Under modern notice pleading all that the complaint is required to do is to give the defendant fair notice of what the plaintiff's claim is and the grounds upon which it rests. Conley v. Gibson, 355 U.S. 41, 47, 78 S. Ct. 99, 2 L. Ed. 2d 80. A complaint should not be dismissed for insufficiency unless it appears to a certainty that the plaintiff can prove no set of facts in support of his claim which would entitle him to relief. Id., page 45, 78 S. Ct. 99, and see also Moore's Federal Practice, Vol. 2, § 12.08, p. 2245. In other words, a motion to dismiss will not be granted if the complaint states a claim for which relief can be granted under any legal theory. In determining the sufficiency of a complaint, material facts, but not unsupported conclusions of the pleader, are considered in the light most favorable to the plaintiff.
If everything in the plaintiff's complaint is taken as true and looked upon in the light most favorable to the plaintiff, can it be said that the plaintiff has sufficiently alleged a violation of BMA-66, thereby giving the defendants fair *343 notice of what the plaintiff's claim is and the grounds upon which it rests? To answer this question we must determine what the nature of an action under BMA-66 is, that is, what grounds constitute a violation thereof.
The language of BMA-66 is clear and unambiguous. In plain language, section 18(c) (5) (B) states, in part, that a proposed merger shall not be approved whose effect is in restraint of trade unless it finds that the anti-competitive effects are outweighed in the public interest by the probable effects of the transaction in meeting the convenience and needs of the community to be served. Section 2(c) specifically requires this court to apply the standards of section 18(c) (5) as amended by BMA-66.

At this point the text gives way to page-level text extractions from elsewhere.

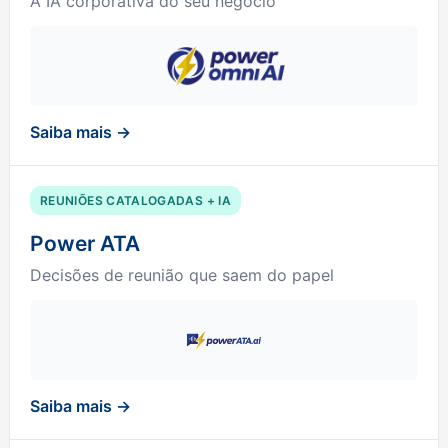
A IA corporativa do seu negócio
Saiba mais →
REUNIÕES CATALOGADAS + IA
Power ATA
Decisões de reunião que saem do papel
Saiba mais →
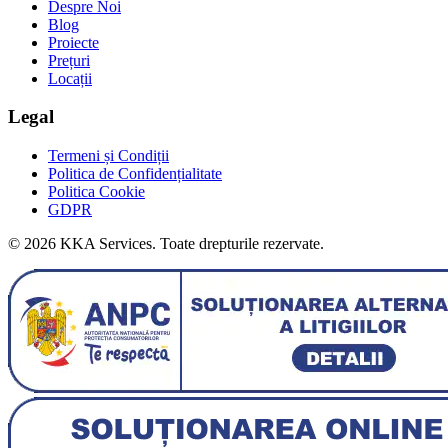
Despre Noi
Blog
Proiecte
Prețuri
Locații
Legal
Termeni și Condiții
Politica de Confidențialitate
Politica Cookie
GDPR
©
2026
KKA Services.
Toate drepturile rezervate.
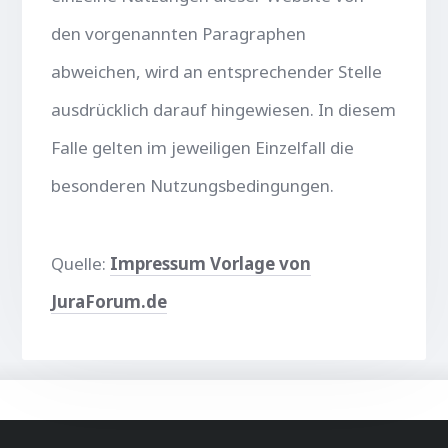
den vorgenannten Paragraphen
abweichen, wird an entsprechender Stelle
ausdrücklich darauf hingewiesen. In diesem
Falle gelten im jeweiligen Einzelfall die
besonderen Nutzungsbedingungen.
Quelle:
Impressum Vorlage von
JuraForum.de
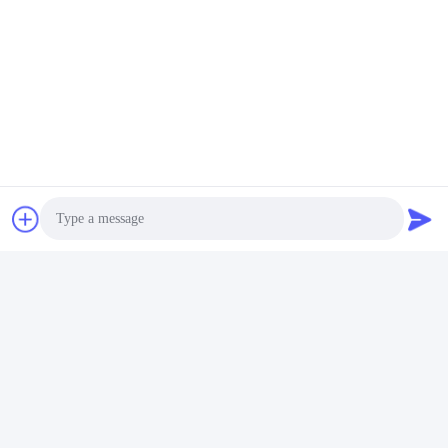
健康なスポーツスマートウォッチ
安価 な スマート ウォッチ
関連製品
Photo
Video Call
Audio Call
KW311A 2.01" スマートウォ
KW105PROM 安価 スマート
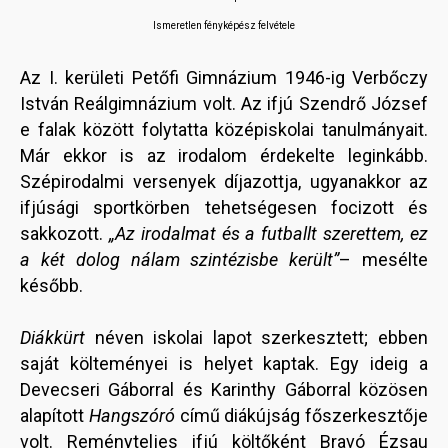
Ismeretlen fényképész felvétele
Az I. kerületi Petőfi Gimnázium 1946-ig Verbőczy
István Reálgimnázium volt. Az ifjú Szendrő József
e falak között folytatta középiskolai tanulmányait.
Már ekkor is az irodalom érdekelte leginkább.
Szépirodalmi versenyek díjazottja, ugyanakkor az
ifjúsági sportkörben tehetségesen focizott és
sakkozott.
„Az irodalmat és a futballt szerettem, ez
a két dolog nálam szintézisbe került”
– mesélte
később.
Diákkürt
néven iskolai lapot szerkesztett; ebben
saját költeményei is helyet kaptak. Egy ideig a
Devecseri Gáborral és Karinthy Gáborral közösen
alapított
Hangszóró
című diákújság főszerkesztője
volt. Reményteljes ifjú költőként Bravó Ézsau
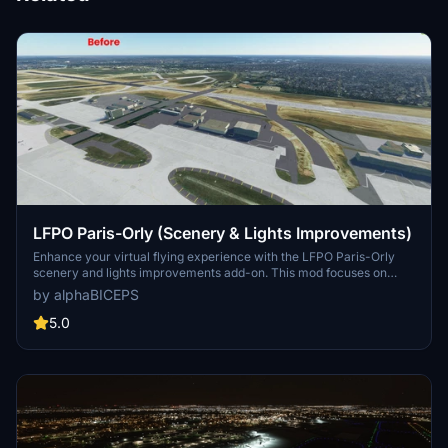
LFPO Paris-Orly (Scenery & Lights Improvements)
Enhance your virtual flying experience with the LFPO Paris-Orly
scenery and lights improvements add-on. This mod focuses on
enhancing the night lighting, adding the missing control tower (not
by alphaBICEPS
true to life), and replacing certain buildings with more realistic ones.
Discover these enhancements for a more immersive experience at
5.0
the second busiest airport in France.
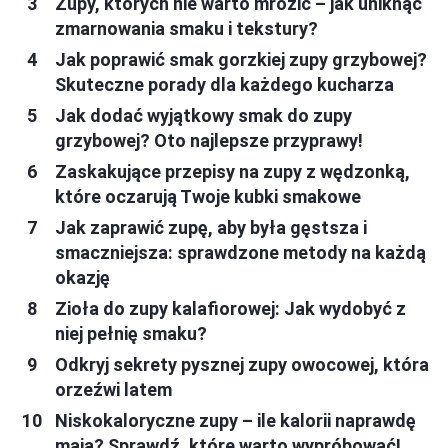
Zupy, których nie warto mrozić – jak uniknąć
zmarnowania smaku i tekstury?
Jak poprawić smak gorzkiej zupy grzybowej?
Skuteczne porady dla każdego kucharza
Jak dodać wyjątkowy smak do zupy
grzybowej? Oto najlepsze przyprawy!
Zaskakujące przepisy na zupy z wędzonką,
które oczarują Twoje kubki smakowe
Jak zaprawić zupę, aby była gęstsza i
smaczniejsza: sprawdzone metody na każdą
okazję
Zioła do zupy kalafiorowej: Jak wydobyć z
niej pełnię smaku?
Odkryj sekrety pysznej zupy owocowej, która
orzeźwi latem
Niskokaloryczne zupy – ile kalorii naprawdę
mają? Sprawdź, które warto wypróbować!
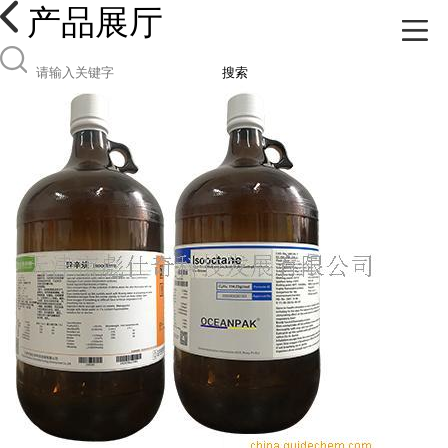
产品展厅
搜索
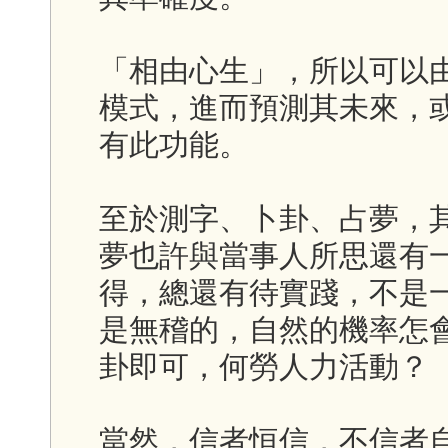
「相由心生」，所以可以
模式，進而預測其未來，
有此功能。
至於測字、卜卦、占夢，
夢也許與當事人所思還有
得，總還有待實踐，不是
是無稽的，自然的機率怎
卦即可，何勞人力活動？
當然，信者恒信，不信者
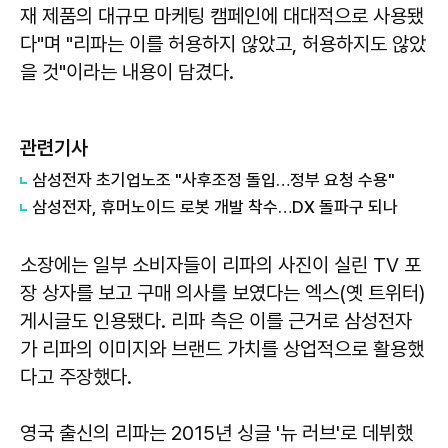
재 제품의 대규모 마케팅 캠페인에 대대적으로 사용됐
다"며 "리파는 이를 허용하지 않았고, 허용하지도 않았
을 것"이라는 내용이 담겼다.
관련기사
삼성전자 초기업노조 "사후조정 돌입…정부 요청 수용"
삼성전자, 휴머노이드 로봇 개발 착수…DX 돌파구 되나
소장에는 일부 소비자들이 리파의 사진이 실린 TV 포
장 상자를 보고 구매 의사를 보였다는 엑스(옛 트위터)
게시글도 인용됐다. 리파 측은 이를 근거로 삼성전자
가 리파의 이미지와 브랜드 가치를 상업적으로 활용했
다고 주장했다.
영국 출신의 리파는 2015년 싱글 '뉴 러브'로 데뷔했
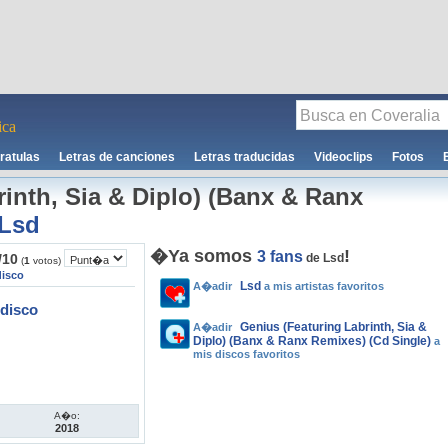
ca
ratulas
Letras de canciones
Letras traducidas
Videoclips
Fotos
inth, Sia & Diplo) (Banx & Ranx
Lsd
�Ya somos
!
3 fans
/
10
de Lsd
(
1
votos)
disco
Lsd
A�adir
a mis artistas favoritos
disco
Genius (Featuring Labrinth, Sia &
A�adir
Diplo) (Banx & Ranx Remixes) (Cd Single)
a
mis discos favoritos
A�o:
2018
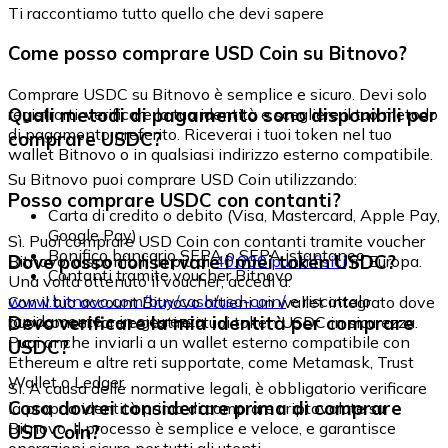
Ti raccontiamo tutto quello che devi sapere
Come posso comprare USD Coin su Bitnovo?
Comprare USDC su Bitnovo è semplice e sicuro. Devi solo
Quali metodi di pagamento sono disponibili per
registrarti, verificare la tua identità e scegliere il tuo metodo
di pagamento preferito. Riceverai i tuoi token nel tuo
comprare USDC?
wallet Bitnovo o in qualsiasi indirizzo esterno compatibile.
Su Bitnovo puoi comprare USD Coin utilizzando:
Posso comprare USDC con contanti?
Carta di credito o debito (Visa, Mastercard, Apple Pay,
Google Pay)
Sì. Puoi comprare USD Coin con contanti tramite voucher
Bonifico bancario SEPA o SEPA istantaneo
Dove posso conservare i miei token USDC?
Bitnovo, disponibili in più di
40.000 punti fisici
in Europa.
Contanti tramite voucher Bitnovo
Una volta ottenuto il voucher, accedi a:
www.bitnovo.com/buy/cash/usd-coin/
e riscattalo
Con il tuo account Bitnovo ottieni un wallet integrato dove
rapidamente e in sicurezza.
Devo verificare la mia identità per comprare
puoi conservare e gestire i tuoi token USDC in sicurezza.
Puoi anche inviarli a un wallet esterno compatibile con
USDC?
Ethereum e altre reti supportate, come Metamask, Trust
Wallet o Ledger.
Sì. A causa delle normative legali, è obbligatorio verificare
Cosa dovrei considerare prima di comprare
la propria identità prima di comprare criptovalute su
Bitnovo. Il processo è semplice e veloce, e garantisce
USD Coin?
operazioni sicure per tutti gli utenti.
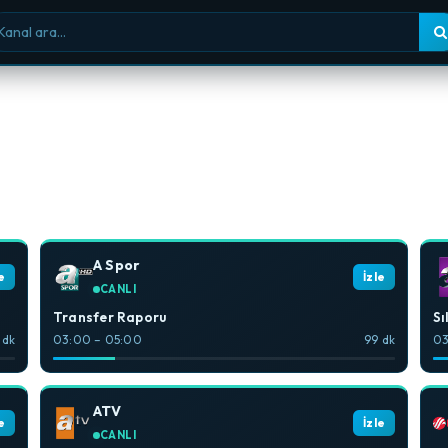
nal ara
A Spor
e
İzle
CANLI
Transfer Raporu
Sı
 dk
03:00 – 05:00
99 dk
03
ATV
e
İzle
CANLI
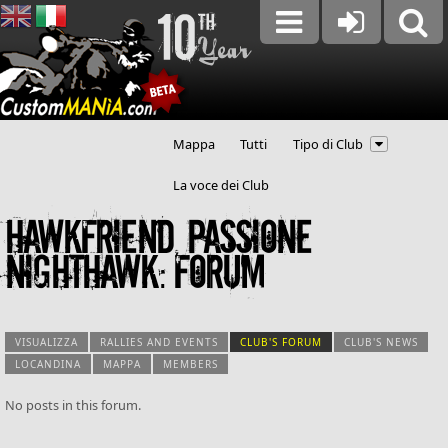
Mappa
Tutti
Tipo di Club
La voce dei Club
Hawkfriend, passione
Nighthawk: forum
VISUALIZZA
RALLIES AND EVENTS
CLUB'S FORUM
(SCHEDA ATTIVA)
CLUB'S NEWS
LOCANDINA
MAPPA
MEMBERS
Schede primarie
No posts in this forum.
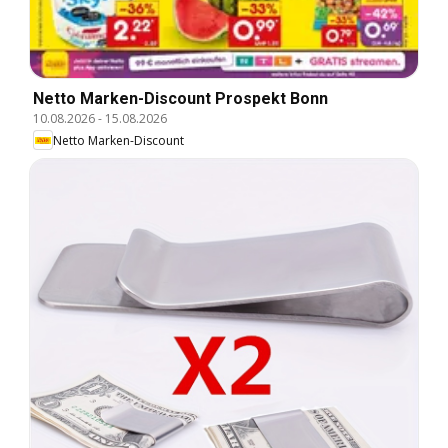
Netto Marken-Discount Prospekt Bonn
10.08.2026
-
15.08.2026
Netto Marken-Discount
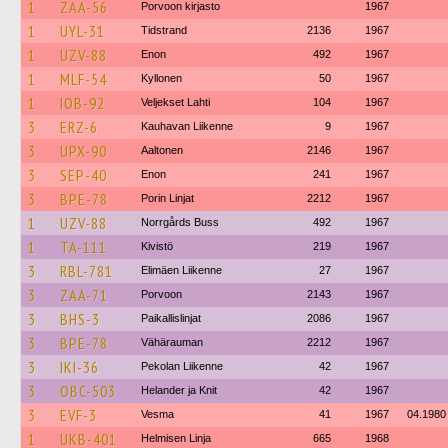
1
ZAA-56
Porvoon kirjasto
1967
1
UYL-31
Tidstrand
2136
1967
1
UZV-88
Enon
492
1967
1
MLF-54
Kyllonen
50
1967
1
IOB-92
Veljekset Lahti
104
1967
3
ERZ-6
Kauhavan Liikenne
9
1967
3
UPX-90
Aaltonen
2146
1967
3
SEP-40
Enon
241
1967
3
BPE-78
Porin Linjat
2212
1967
1
UZV-88
Norrgårds Buss
492
1967
1
TA-111
Kivistö
219
1967
3
RBL-781
Elimäen Liikenne
27
1967
3
ZAA-71
Porvoon
2143
1967
3
BHS-3
Paikallislinjat
2086
1967
3
BPE-78
Vähärauman
2212
1967
3
IKI-36
Pekolan Liikenne
42
1967
3
OBC-503
Helander ja Knit
42
1967
3
EVF-3
Vesma
41
1967
04.1980
1
UKB-401
Helmisen Linja
665
1968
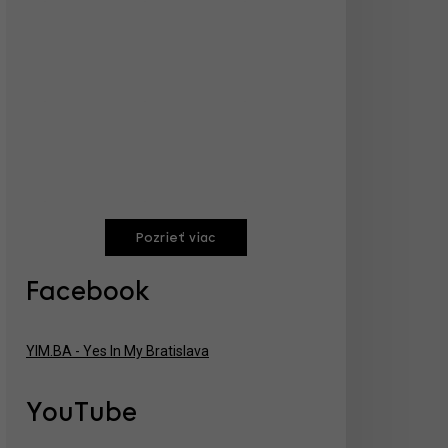
Pozrieť viac
Facebook
YIM.BA - Yes In My Bratislava
YouTube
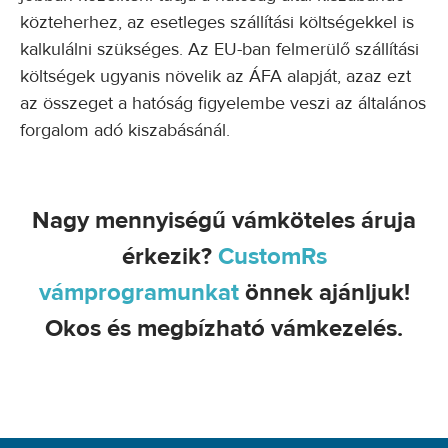
közteherhez, az esetleges szállítási költségekkel is
kalkulálni szükséges. Az EU-ban felmerülő szállítási
költségek ugyanis növelik az ÁFA alapját, azaz ezt
az összeget a hatóság figyelembe veszi az általános
forgalom adó kiszabásánál.
Nagy mennyiségű vámköteles áruja
érkezik?
CustomRs
vámprogramunkat
önnek ajánljuk!
Okos és megbízható vámkezelés.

This court will not dismiss a complaint merely because it states the wrong legal theory when the allegations are sustainable under another legal theory, nor will this court require the plaintiff to plead in detail the facts constituting its grounds for relief. However, the most liberal interpretation of the rules of pleading require as an absolute minimum that the plaintiff at least state his grounds for relief and have not gone so far as to permit a pleading to stand which does not even allege a violation of any applicable law or duty.
The complaint does not allege a monopoly, but alleges that the merger may substantially lessen competition and tend to create a monopoly in violation of Section 7 of the Clayton Act. Thus, the complaint only states part of a claim against the defendants required under BMA-66, in that it does not allege a monopoly, nor that the anticompetitive effects of the merger are not outweighed in the public interest by the probable effects of the transaction in meeting the convenience and needs of the community. The plaintiff's complaint does not meet the absolute basic minimum standards of notice pleading, in that it has not alleged a violation of BMA-66, the act that applies to all bank mergers, nor has it alleged sufficient facts to support such violation.
The separate motion of defendant Banks and the separate motion of intervening defendant to dismiss are each sustained. Plaintiff is granted twenty (20) days within which to file an amended complaint, and failing to file said amended complaint this cause will be dismissed.